I cannot say that I always agree with the notion that a teaching artist needs to be an artist first, but this summer certainly gave me more to ponder on this point. Artistically I enjoyed a triple play of experiences—playwright, director and actor—in two vastly different settings on opposing sides of the globe. While engaged in the second one, I realized something I had gained from the first experience that continued into the second. Listening.
NYU’s New Plays for Young Audiences selected my work for a play development process. Rarely do I spend such time benefiting from the hard work of others. And rarely do I spend such time not in the seat of control. Honestly, I felt frustrated at times as my play moved into the hands of other artists. I wanted my play to work in certain ways, which wasn’t always happening, although I fully admit this was partially due to the limitations of that draft of the play. But some of the play’s moments felt so obvious to me, yet the other artists didn’t seem to understand them as I expected they should.
During the early part of the week-long process, I struggled with what I should or should not say.
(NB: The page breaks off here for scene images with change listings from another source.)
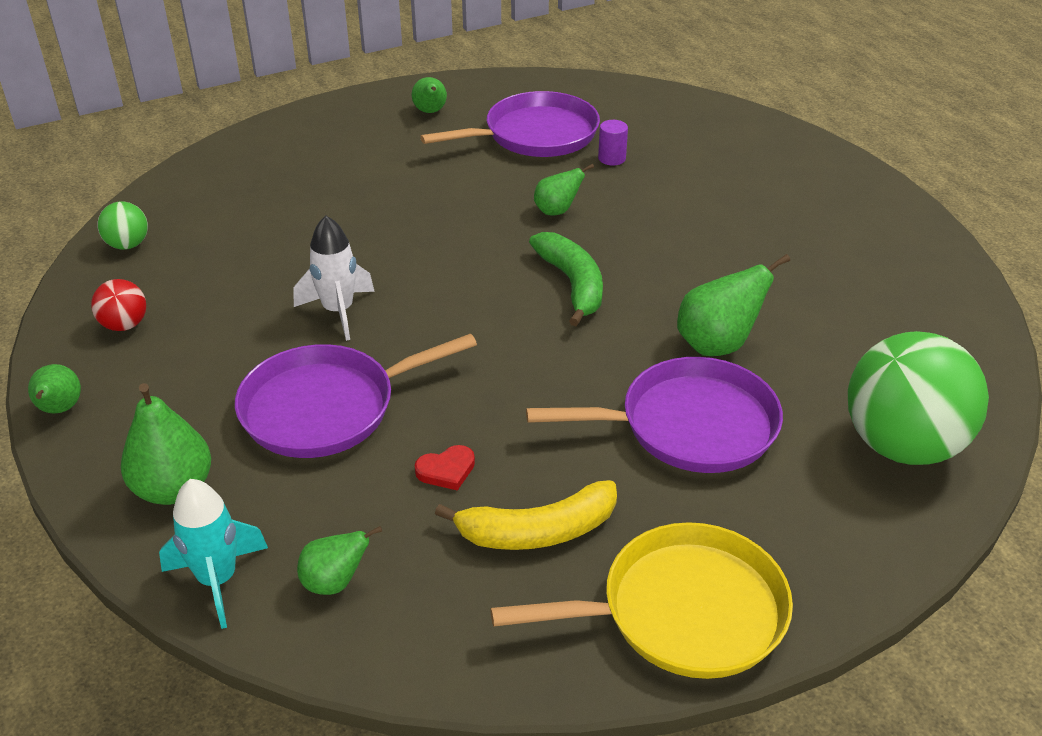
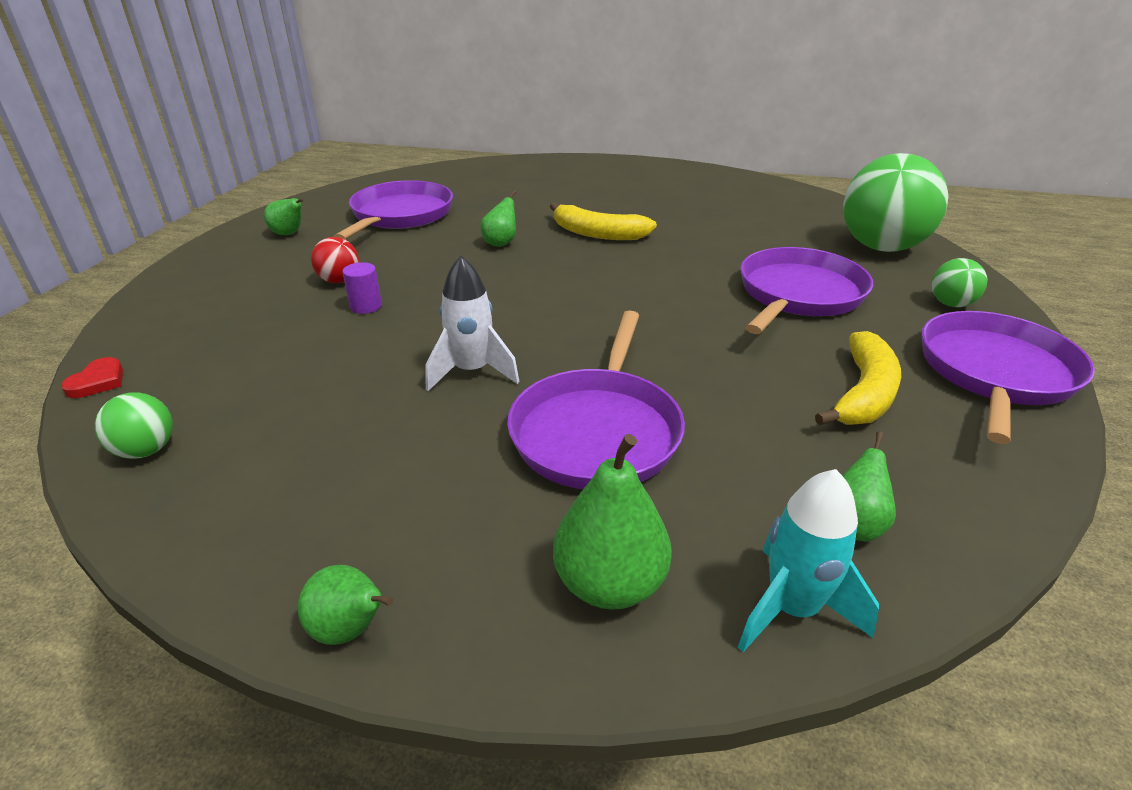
camera: 50 degrees left, 5 degrees down
(124, 325) = (279, 509): red ball -> red ball (339, 280)
(446, 470) = (750, 404): red heart -> red heart (98, 381)
(573, 284) = (592, 270): green banana -> none
(612, 158) = (477, 206): purple cylinder -> purple cylinder (366, 306)
(652, 250) = (597, 234): none -> yellow banana
(683, 611) = (995, 372): yellow pan -> purple pan
(717, 345) = (725, 255): green pear -> none
(813, 541) = (951, 304): none -> green ball

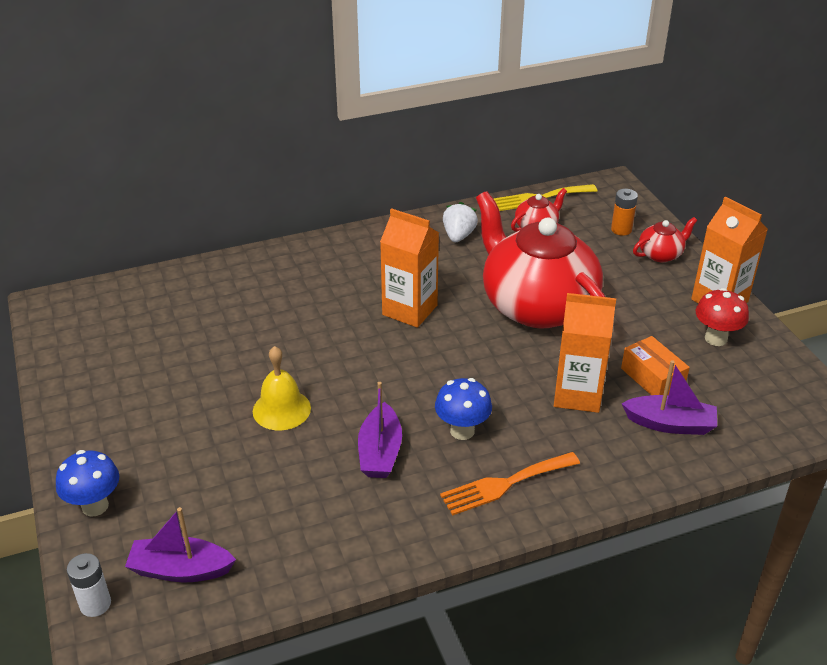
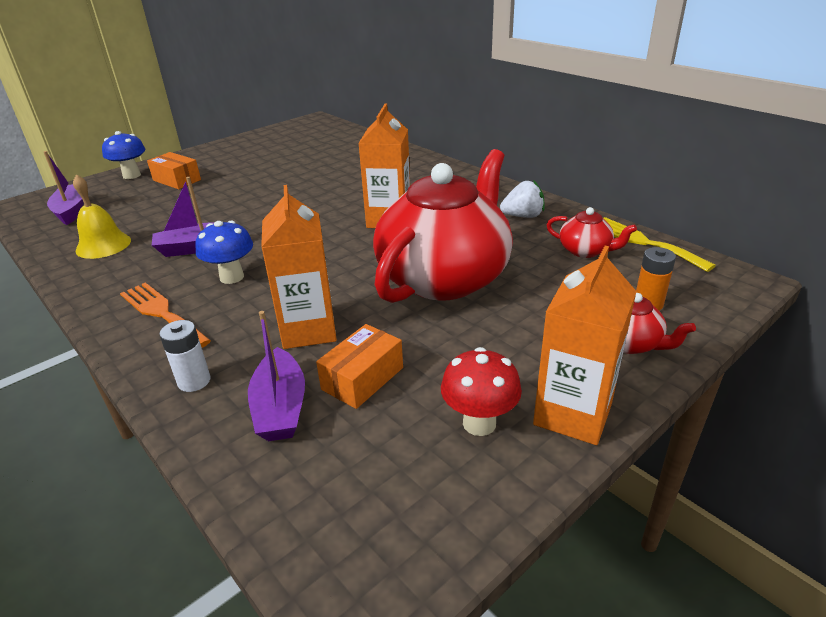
camera: 70 degrees right, 5 degrees down
(95, 604) = (47, 196): white battery -> white battery (194, 381)
(158, 458) = (177, 180): none -> orange box
(281, 409) = (237, 202): yellow bell -> yellow bell (103, 245)

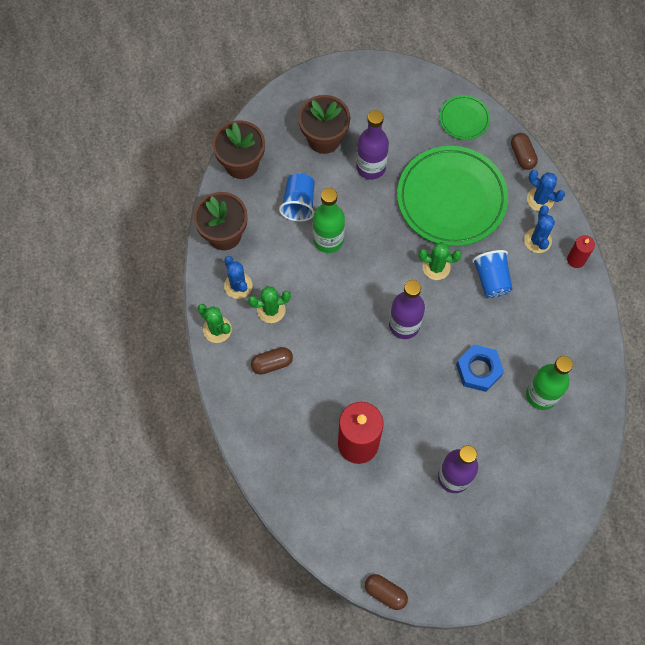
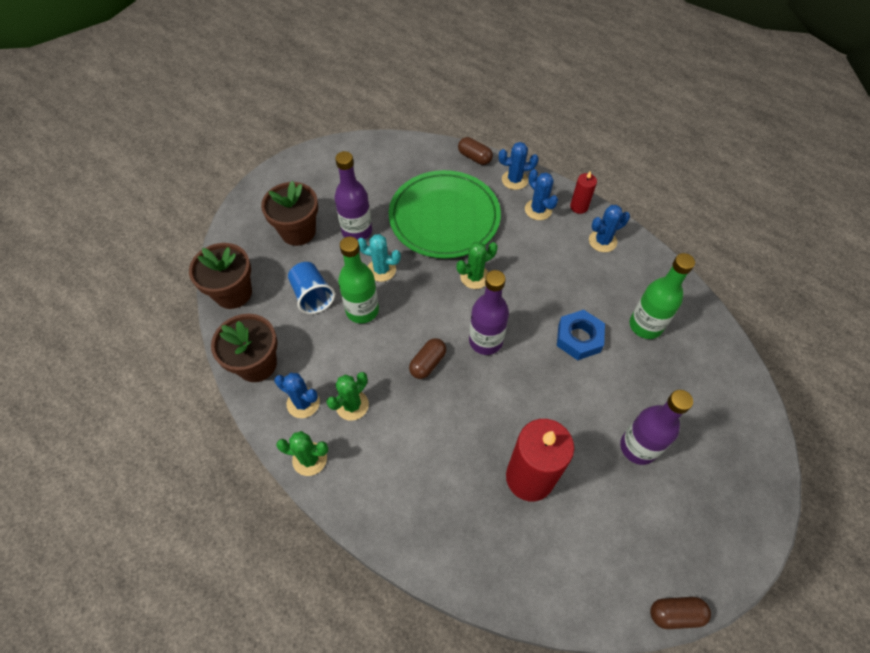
camera: 35 degrees left, 10 degrees down
(272, 363) = (389, 456): brown capsule -> brown capsule (428, 363)
(366, 214) = (381, 270): none -> turquoise cactus
(464, 119) = (407, 156): green plate -> none
(491, 279) = (527, 259): blue cup -> none
(569, 303) = (602, 241): none -> blue cactus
Then I realized, ‘I’m not listening. I’m expecting.’ I backed off a little. I let myself listen to what I liked and what I didn’t. I began to hear some things I hadn’t expected, now that I wasn’t clogged with getting what I wanted. I learned things about my play that I didn’t know were there, which paid off in daily writing sessions that flowed much easier than previously. This renewed approach allowed me to enjoy the feedback of the audience, too, regardless of their opinion.
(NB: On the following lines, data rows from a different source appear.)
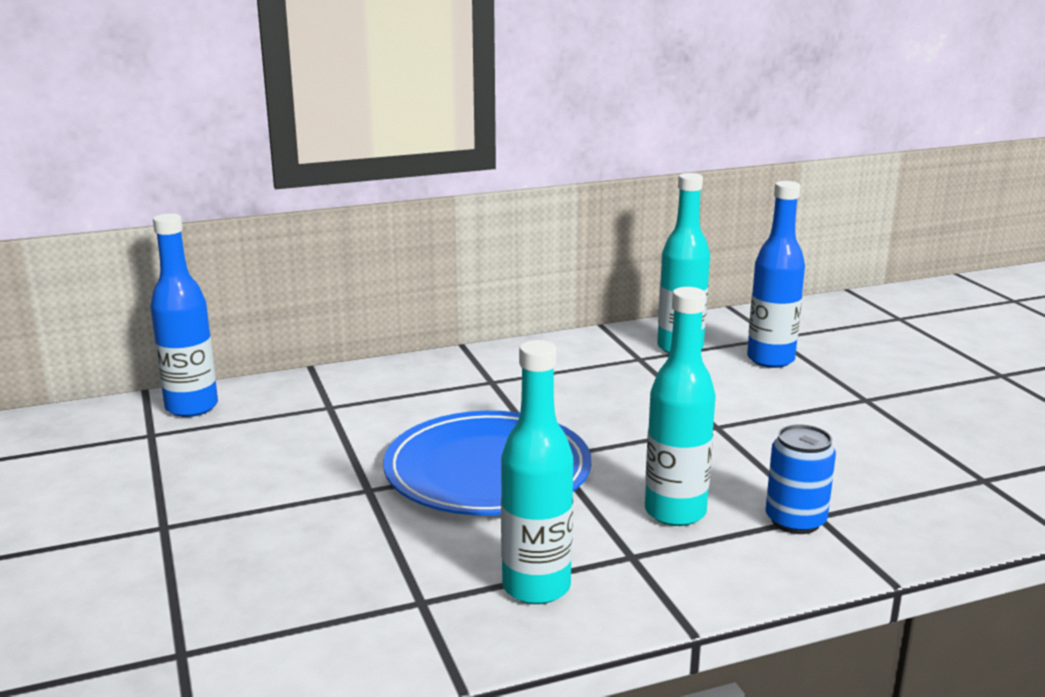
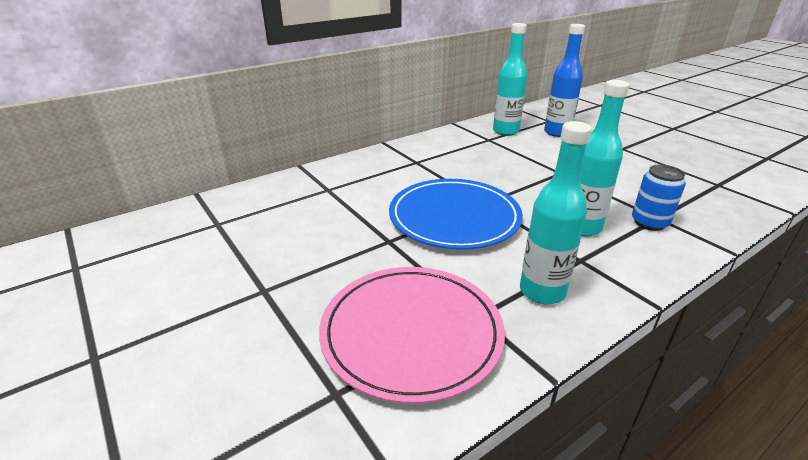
camera: 15 degrees left, 10 degrees up
(191, 407) = (236, 201): blue bottle -> none
(317, 606) = (411, 333): none -> pink plate

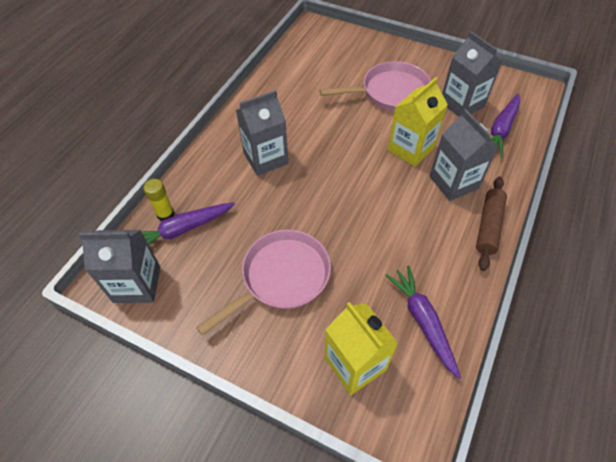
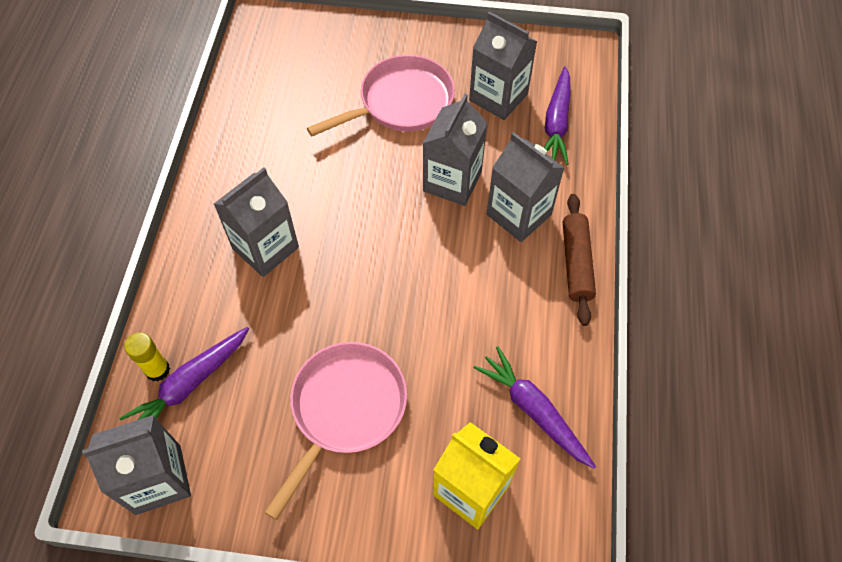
camera: 20 degrees left, 5 degrees up
(410, 149) = (452, 181): yellow carton -> grey carton

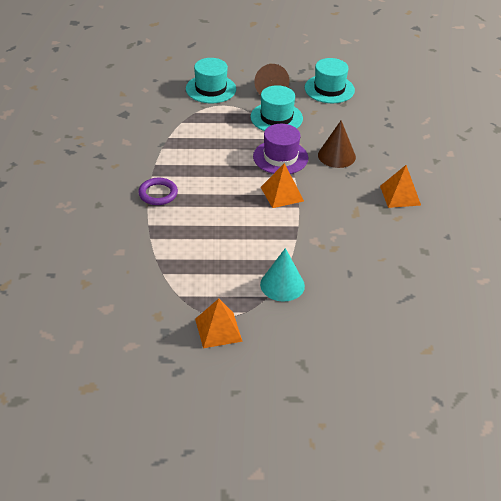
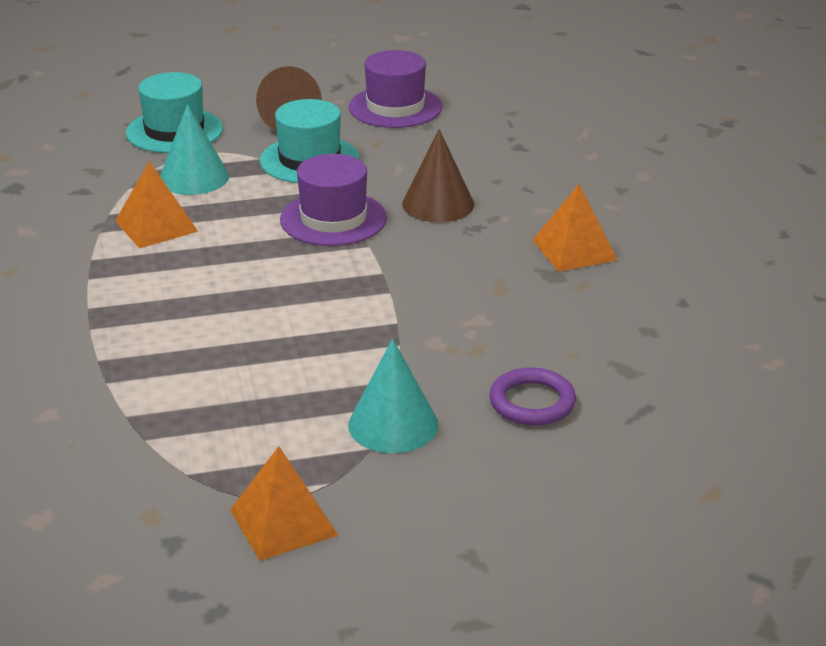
camera: 10 degrees left, 10 degrees down
(158, 194) = (107, 306): purple ring -> purple ring (532, 402)
(215, 120) = (194, 177): none -> turquoise cone
(282, 194) = (352, 275): orange pyramid -> orange pyramid (156, 226)
(329, 89) = (395, 107): turquoise hat -> purple hat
Two weeks later I stood in the rehearsal hall of Rangapeeth theatre company in West Bengal, India, communicating the storyline of a play that we would develop together. Since most of the actors do not speak English (and my Bengali is non-existent), regular translation was a necessity. However, this became a boon. As small groups of actors inhabited various parts of the hall to construct pieces of the play, I could tune out the cacophony of voices and focus on listening to tenor of the group work. I could see the accomplishments and challenges in faces and bodies, listen to the overall mood of a group, note when disconnection was happening within a group and hear the confidence of discovered ideas.
I started to enjoy the glorious freedom of not having to attend to every spoken word, but hear intention and watch meaning come through the choices made by the actors. When we sat to discuss the developing dialog, they became the arbiters, not just translating my suggestions, but digging deeper into the characters’ worlds. I couldn’t tell them what to say, which gave them more control; I learned instead to challenge them in the areas of timing, physicality, tonality and balance—a multi-leveled listening adventure.
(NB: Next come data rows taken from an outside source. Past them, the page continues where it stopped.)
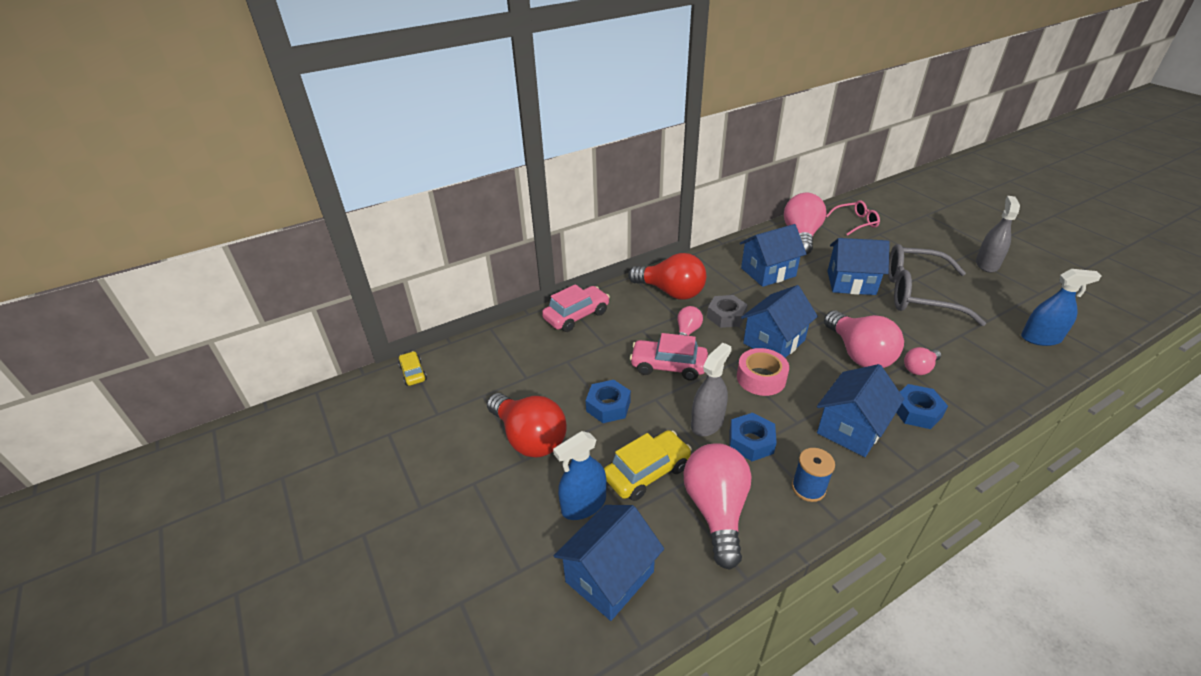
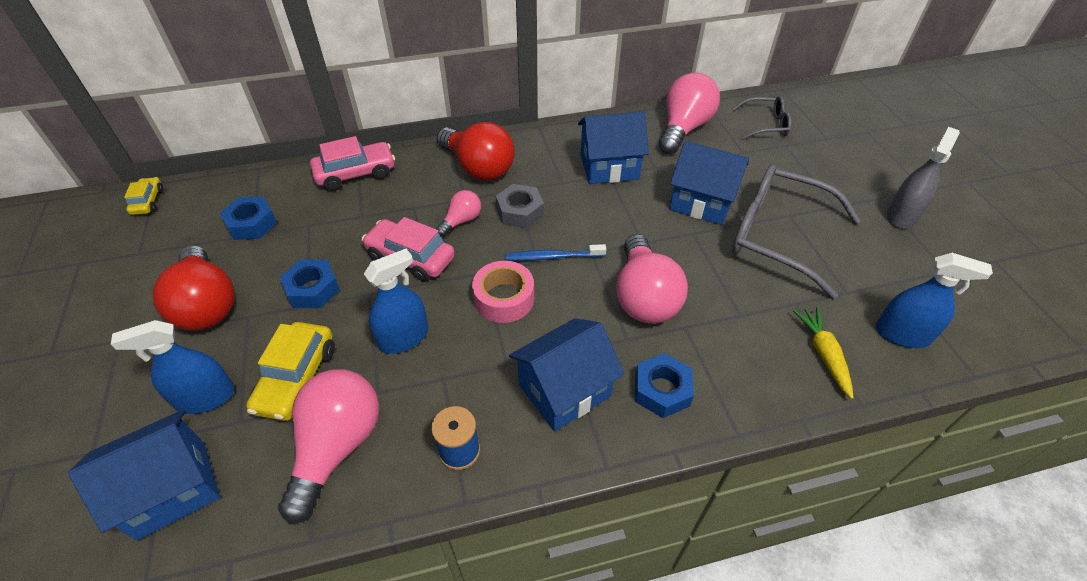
camera: 15 degrees right, 10 degrees up
(647, 472) = (297, 379): yellow car -> yellow car turned 120 degrees clockwise
(707, 423) = (404, 338): grey spray bottle -> blue spray bottle
(751, 441) = (436, 374): blue nut -> blue nut (251, 224)
(774, 342) = (552, 257): blue house -> blue toothbrush
(855, 223) = (765, 125): pink glasses -> grey glasses
(919, 368) = (707, 335): pink light bulb -> none
(1002, 362) = (823, 354): none -> yellow carrot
I think of this listening in light of my work as a Teaching Artist. How often do I control the learning experiences of my students, knowing full well what I hope for them to do and accomplish, but not inviting them in as regular collaborators? Although I realize this may be difficult with, for example, very little children, conversely that is the test, much as the rehearsals conducted in differing languages. The challenge is: How do I place the focus on listening and responding in preference to telling and doing? How can I construct situations that encourage collaborative journeys that benefit from significant contributions of all participants, encouraging all of the ‘artists,’ be they children or not, to be teachers in some fashion? How do I become less the ‘Teaching’ Artist and more the ‘Listening’ Artist who fashions learning experiences for each and every one of us involved?